Enel Green Power North America, the U.S. renewable energy company of the Enel Group, acting through its subsidiary Cimarron Bend Wind Holdings, has signed a tax equity agreement worth approximately 500 million U.S. dollars with three investors – Bank of America Merrill Lynch, J.P. Morgan and MetLife – for the 400 MW Cimarron Bend wind project located in Kansas. Under the agreement, which is common for the development of renewable energy projects in the United States, the investors will contribute the above amount to the wind farm’s owner Cimarron Bend Wind Holdings1 in exchange for 100% of “Class B” Membership interests in the project.

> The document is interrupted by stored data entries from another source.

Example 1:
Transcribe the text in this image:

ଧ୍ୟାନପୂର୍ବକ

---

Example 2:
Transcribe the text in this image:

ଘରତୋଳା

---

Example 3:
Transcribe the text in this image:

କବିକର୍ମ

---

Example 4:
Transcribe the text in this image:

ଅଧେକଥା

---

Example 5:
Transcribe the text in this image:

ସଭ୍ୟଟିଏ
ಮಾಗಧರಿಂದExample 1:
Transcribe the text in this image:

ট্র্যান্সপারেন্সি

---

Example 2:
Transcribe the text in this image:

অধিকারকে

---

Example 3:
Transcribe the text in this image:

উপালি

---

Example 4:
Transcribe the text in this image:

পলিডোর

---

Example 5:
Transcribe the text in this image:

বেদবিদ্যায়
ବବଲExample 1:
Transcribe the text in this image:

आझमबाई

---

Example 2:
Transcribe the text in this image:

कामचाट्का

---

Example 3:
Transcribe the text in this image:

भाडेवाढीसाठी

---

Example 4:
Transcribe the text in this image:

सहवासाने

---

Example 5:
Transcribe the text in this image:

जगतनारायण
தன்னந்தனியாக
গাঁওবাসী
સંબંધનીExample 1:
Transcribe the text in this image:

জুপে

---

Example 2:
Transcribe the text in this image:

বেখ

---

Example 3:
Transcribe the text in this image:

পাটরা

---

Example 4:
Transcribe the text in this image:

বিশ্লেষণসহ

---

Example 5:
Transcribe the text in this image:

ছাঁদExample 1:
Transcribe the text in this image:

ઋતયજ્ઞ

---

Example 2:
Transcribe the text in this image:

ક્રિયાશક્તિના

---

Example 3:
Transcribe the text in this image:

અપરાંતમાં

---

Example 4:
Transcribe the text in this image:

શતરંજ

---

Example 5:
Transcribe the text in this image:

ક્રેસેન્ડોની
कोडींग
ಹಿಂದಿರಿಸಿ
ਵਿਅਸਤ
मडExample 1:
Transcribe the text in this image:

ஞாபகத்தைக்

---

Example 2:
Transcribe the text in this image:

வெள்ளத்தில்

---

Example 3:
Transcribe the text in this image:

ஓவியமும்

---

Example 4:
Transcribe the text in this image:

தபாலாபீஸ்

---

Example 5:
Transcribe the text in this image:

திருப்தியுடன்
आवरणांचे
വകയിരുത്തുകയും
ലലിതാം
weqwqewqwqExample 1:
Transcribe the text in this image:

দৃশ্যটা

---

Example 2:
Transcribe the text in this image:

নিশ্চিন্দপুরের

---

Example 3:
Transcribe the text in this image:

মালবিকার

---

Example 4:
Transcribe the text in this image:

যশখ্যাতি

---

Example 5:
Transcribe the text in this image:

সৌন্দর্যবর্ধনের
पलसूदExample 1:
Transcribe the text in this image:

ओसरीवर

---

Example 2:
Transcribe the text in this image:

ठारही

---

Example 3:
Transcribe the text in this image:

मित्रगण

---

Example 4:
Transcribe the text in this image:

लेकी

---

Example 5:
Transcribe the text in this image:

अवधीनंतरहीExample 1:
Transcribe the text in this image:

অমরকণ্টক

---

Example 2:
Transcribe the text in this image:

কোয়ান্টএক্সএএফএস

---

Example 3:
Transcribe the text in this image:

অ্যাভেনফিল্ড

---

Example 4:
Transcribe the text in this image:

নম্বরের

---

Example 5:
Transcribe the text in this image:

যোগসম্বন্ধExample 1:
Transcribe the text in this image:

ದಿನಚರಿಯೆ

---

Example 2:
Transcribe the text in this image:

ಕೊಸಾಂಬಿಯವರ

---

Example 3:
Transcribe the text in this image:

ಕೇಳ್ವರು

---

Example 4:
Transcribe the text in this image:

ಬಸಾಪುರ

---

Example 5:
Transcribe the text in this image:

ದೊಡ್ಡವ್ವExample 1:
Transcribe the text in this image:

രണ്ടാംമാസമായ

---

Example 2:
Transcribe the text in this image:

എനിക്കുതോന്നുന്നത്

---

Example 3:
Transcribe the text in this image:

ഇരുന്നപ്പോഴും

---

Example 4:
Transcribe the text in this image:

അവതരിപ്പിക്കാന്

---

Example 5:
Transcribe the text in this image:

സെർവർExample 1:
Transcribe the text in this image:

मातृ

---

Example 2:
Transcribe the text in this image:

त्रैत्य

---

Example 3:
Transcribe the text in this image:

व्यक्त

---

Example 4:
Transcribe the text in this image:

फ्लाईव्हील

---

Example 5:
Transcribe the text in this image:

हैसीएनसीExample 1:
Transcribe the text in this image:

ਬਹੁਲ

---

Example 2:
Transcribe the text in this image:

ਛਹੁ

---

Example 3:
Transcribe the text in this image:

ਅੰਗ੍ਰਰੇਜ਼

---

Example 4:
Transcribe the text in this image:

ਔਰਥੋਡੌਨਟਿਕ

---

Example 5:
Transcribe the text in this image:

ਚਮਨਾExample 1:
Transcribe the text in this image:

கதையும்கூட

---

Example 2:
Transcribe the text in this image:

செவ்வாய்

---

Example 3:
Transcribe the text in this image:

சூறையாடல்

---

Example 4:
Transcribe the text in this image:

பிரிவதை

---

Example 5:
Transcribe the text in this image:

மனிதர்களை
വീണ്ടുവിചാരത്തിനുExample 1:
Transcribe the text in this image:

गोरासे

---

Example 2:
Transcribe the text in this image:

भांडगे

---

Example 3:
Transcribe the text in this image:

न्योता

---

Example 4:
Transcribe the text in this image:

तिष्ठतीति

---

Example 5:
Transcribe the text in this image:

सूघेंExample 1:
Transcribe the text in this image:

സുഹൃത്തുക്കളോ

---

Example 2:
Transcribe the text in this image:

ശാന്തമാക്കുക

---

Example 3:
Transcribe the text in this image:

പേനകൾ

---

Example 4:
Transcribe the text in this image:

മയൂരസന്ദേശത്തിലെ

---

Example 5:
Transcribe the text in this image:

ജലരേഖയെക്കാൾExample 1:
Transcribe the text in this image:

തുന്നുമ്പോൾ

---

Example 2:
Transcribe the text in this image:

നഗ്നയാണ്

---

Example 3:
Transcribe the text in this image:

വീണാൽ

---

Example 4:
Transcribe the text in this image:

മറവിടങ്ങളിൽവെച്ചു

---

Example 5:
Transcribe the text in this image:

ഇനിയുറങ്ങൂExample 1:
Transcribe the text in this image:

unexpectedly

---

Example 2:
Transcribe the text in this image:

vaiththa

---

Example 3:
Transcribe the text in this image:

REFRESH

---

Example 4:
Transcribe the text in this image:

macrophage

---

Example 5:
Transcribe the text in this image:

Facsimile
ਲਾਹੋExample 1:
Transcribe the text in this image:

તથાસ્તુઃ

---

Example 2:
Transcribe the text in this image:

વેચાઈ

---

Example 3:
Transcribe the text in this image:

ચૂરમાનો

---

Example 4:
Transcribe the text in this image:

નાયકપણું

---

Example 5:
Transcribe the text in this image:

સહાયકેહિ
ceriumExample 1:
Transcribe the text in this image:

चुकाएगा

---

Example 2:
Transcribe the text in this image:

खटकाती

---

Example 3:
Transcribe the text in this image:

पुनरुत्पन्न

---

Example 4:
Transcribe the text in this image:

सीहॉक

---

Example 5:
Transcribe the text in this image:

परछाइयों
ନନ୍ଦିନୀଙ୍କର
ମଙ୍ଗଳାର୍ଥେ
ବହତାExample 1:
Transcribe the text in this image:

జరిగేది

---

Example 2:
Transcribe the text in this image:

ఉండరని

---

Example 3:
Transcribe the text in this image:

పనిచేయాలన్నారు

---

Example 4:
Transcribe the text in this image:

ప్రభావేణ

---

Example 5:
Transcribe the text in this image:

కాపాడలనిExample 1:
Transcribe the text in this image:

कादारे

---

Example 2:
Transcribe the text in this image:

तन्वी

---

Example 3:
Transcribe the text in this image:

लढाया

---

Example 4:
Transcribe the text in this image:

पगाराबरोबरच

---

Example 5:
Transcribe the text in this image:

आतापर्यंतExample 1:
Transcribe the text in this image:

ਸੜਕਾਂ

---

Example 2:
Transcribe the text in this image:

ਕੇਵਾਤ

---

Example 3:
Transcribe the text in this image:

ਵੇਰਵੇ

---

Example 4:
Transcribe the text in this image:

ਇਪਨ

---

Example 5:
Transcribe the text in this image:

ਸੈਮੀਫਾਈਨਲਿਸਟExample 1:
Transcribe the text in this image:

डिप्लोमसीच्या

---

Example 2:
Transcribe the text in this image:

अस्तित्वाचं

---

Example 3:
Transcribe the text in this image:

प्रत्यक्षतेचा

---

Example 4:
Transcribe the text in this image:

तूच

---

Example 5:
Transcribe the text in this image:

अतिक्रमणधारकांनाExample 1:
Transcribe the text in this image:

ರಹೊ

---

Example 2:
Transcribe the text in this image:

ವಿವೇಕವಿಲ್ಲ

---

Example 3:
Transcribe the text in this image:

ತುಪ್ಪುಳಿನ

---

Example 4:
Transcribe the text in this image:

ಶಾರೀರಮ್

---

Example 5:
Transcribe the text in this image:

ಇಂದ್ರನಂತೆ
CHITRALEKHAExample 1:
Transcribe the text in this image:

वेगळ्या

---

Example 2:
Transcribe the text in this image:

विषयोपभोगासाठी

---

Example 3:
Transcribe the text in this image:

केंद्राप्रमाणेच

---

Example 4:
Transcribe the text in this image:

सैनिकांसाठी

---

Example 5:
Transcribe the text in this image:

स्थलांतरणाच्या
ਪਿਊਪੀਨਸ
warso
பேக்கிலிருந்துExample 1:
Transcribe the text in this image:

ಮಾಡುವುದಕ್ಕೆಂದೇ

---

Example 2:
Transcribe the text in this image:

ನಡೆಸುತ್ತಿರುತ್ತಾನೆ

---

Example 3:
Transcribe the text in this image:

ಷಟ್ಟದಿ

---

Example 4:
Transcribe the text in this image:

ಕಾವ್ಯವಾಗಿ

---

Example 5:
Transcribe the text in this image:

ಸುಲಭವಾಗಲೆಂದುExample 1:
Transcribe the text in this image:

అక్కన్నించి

This interest will allow the three investors to obtain, at certain conditions provided by U.S. tax laws, a percentage of the fiscal benefits that will be attributed to the Cimarron Bend project. In turn, Egpna, through Cimarron Bend Wind Holdings, retains 100% ownership of the “Class A” interests and therefore management control of the project. The funding commitment came into effect at signing. Funds will be released in two phases, the first instalment being released mid-way through the entire 400 MW project construction and the second instalment upon completion of the project. The tax equity partnership will be supported by a parent company guarantee from Enel S.p.A..
The Cimarron Bend wind farm, whose construction started in April 2016, is expected to begin operations in 2017. The project will require an investment of approximately 610 million U.S. dollars, in line with the Enel Group’s current strategic plan. Once fully operational, Cimarron Bend will be able to generate around 1.8 TWh per year, providing enough energy to meet the annual consumption needs of more than 149,000 average U.S. households, while avoiding the emissions of around 1.3 million tonnes of CO2 each year. Cimarron Bend is supported by two, 200 MW bundled, long-term power purchase agreements, one with Google and the other with the Kansas City Board of Public Utilities. Cimarron Bend is the first of Enel Group’s North American wind farms to sell a portion of the power produced to a corporate off-taker.